| TASK |
What is needed is an exact copy of the entries, with the pictures excluded.

| TASK INPUTS |

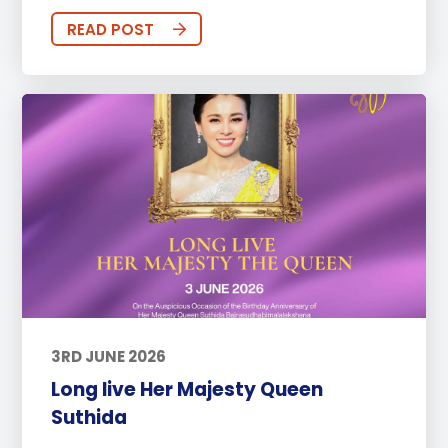
READ POST
3RD JUNE 2026
Long live Her Majesty Queen
Suthida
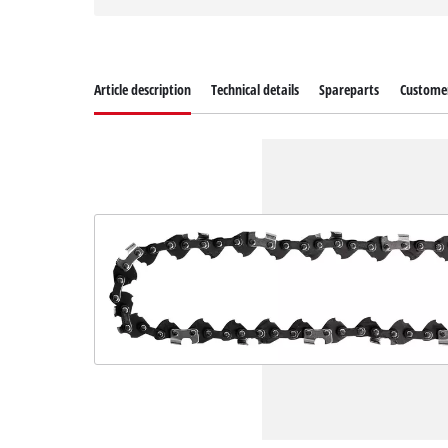
Article description
Technical details
Spareparts
Customer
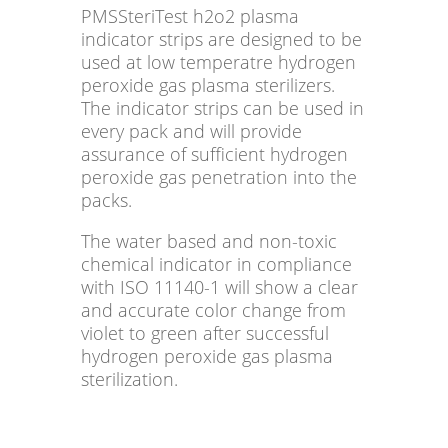
PMSSteriTest h2o2 plasma
indicator strips are designed to be
used at low temperatre hydrogen
peroxide gas plasma sterilizers.
The indicator strips can be used in
every pack and will provide
assurance of sufficient hydrogen
peroxide gas penetration into the
packs.
The water based and non-toxic
chemical indicator in compliance
with ISO 11140-1 will show a clear
and accurate color change from
violet to green after successful
hydrogen peroxide gas plasma
sterilization.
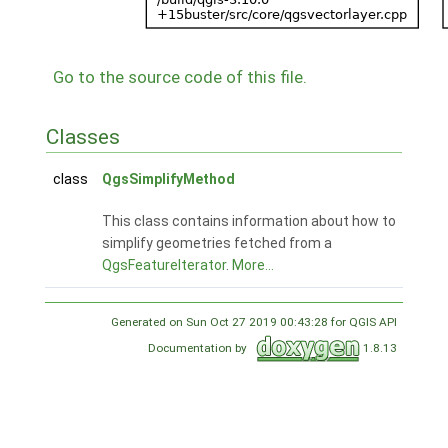
Go to the source code of this file.
Classes
class
QgsSimplifyMethod
This class contains information about how to
simplify geometries fetched from a
QgsFeatureIterator
.
More...
Generated on Sun Oct 27 2019 00:43:28 for QGIS API
Documentation by
1.8.13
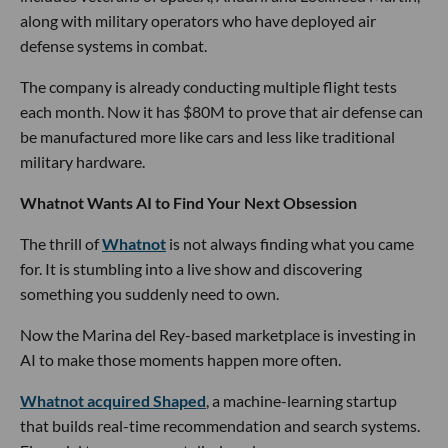
along with military operators who have deployed air
defense systems in combat.
The company is already conducting multiple flight tests
each month. Now it has $80M to prove that air defense can
be manufactured more like cars and less like traditional
military hardware.
Whatnot Wants AI to Find Your Next Obsession
The thrill of
Whatnot
is not always finding what you came
for. It is stumbling into a live show and discovering
something you suddenly need to own.
Now the Marina del Rey-based marketplace is investing in
AI to make those moments happen more often.
Whatnot acquired Shaped
, a machine-learning startup
that builds real-time recommendation and search systems.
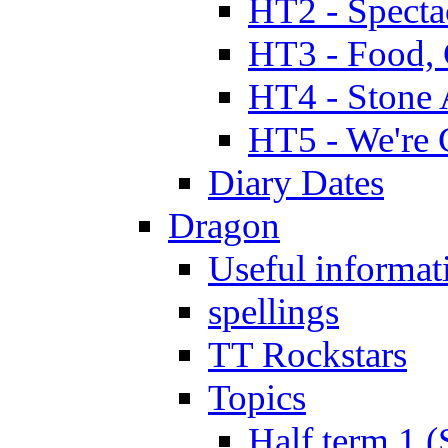
HT2 - Specta
HT3 - Food, 
HT4 - Stone 
HT5 - We're 
Diary Dates
Dragon
Useful informat
spellings
TT Rockstars
Topics
Half term 1 (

| RESPONSE TO THE TASK |
READ POST
3RD JUNE 2026
Long live Her Majesty Queen
Suthida
Article description
Technical details
Spareparts
Customer
PMSSteriTest h2o2 plasma
indicator strips are designed to be
used at low temperatre hydrogen
peroxide gas plasma sterilizers.
The indicator strips can be used in
every pack and will provide
assurance of sufficient hydrogen
peroxide gas penetration into the
packs.
The water based and non-toxic
chemical indicator in compliance
with ISO 11140-1 will show a clear
and accurate color change from
violet to green after successful
hydrogen peroxide gas plasma
sterilization.
Go to the source code of this file.
Classes
class
QgsSimplifyMethod
This class contains information about how to
simplify geometries fetched from a
QgsFeatureIterator
.
More...
Generated on Sun Oct 27 2019 00:43:28 for QGIS API
Documentation by
1.8.13
along with military operators who have deployed air
defense systems in combat.
The company is already conducting multiple flight tests
each month. Now it has $80M to prove that air defense can
be manufactured more like cars and less like traditional
military hardware.
Whatnot Wants AI to Find Your Next Obsession
The thrill of
Whatnot
is not always finding what you came
for. It is stumbling into a live show and discovering
something you suddenly need to own.
Now the Marina del Rey-based marketplace is investing in
AI to make those moments happen more often.
Whatnot acquired Shaped
, a machine-learning startup
that builds real-time recommendation and search systems.
HT2 - Specta
HT3 - Food, 
HT4 - Stone 
HT5 - We're 
Diary Dates
Dragon
Useful informat
spellings
TT Rockstars
Topics
Half term 1 (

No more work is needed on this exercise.